▶ Document segment:
──────────

Compared with conformal radiotherapy, intensity-modulated radiotherapy can improve the conformal degree of the target area, reduce the dose of organs at risk, and reduce the acute and late toxicity of organs[28,29]. VMAT is a higher form of modulated radiation therapy, VMAT and IMRT have been compared in many studies[30,31]. The publications relating to planning[32] , commissioning[33], QA [34]and clinical implementation[35]have been published, which made VMAT technology spread quikly around the world. VMAT technology is widely used for the CC radiotherapy. These studies on the application have shown that VMAT technology can be used for cervical cancer radiotherapy, and compared with High Dose Rate brachytherapy, VMAT plan achieves significant dose reduction of rectum, bladder and sigmoid, as well as superior homogeneous target coverage compared to brachytherapy plan[36-38]. Therefore, the CCs’ VMAT plans were selected as the research object in this study.Gantry rotation speed and dose rate vary when a VMAT schedule is excuted, which made the complexity of VMAT QA be more than that of IMRT[39]. As the origins of QA failure could be uneasy to confirm this failure caused by dose calculation from TPS, or dose delivery from linac, or detectors of phatom, or other aspects. Therefore, the source of the (N)TCP and γ passing rate was fixed on one factor DCGS.

──────────

▶ Work request: In the passage on VMAT radiotherapy, what does a VMAT plan for cervical cancer achieve compared with High Dose Rate brachytherapy?

▶ Dataset content:
──────────

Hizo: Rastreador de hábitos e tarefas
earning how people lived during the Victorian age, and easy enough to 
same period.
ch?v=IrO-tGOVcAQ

──────────

▶ Result of this exercise: It achieves significant dose reduction of the rectum, bladder and sigmoid, along with superior homogeneous target coverage.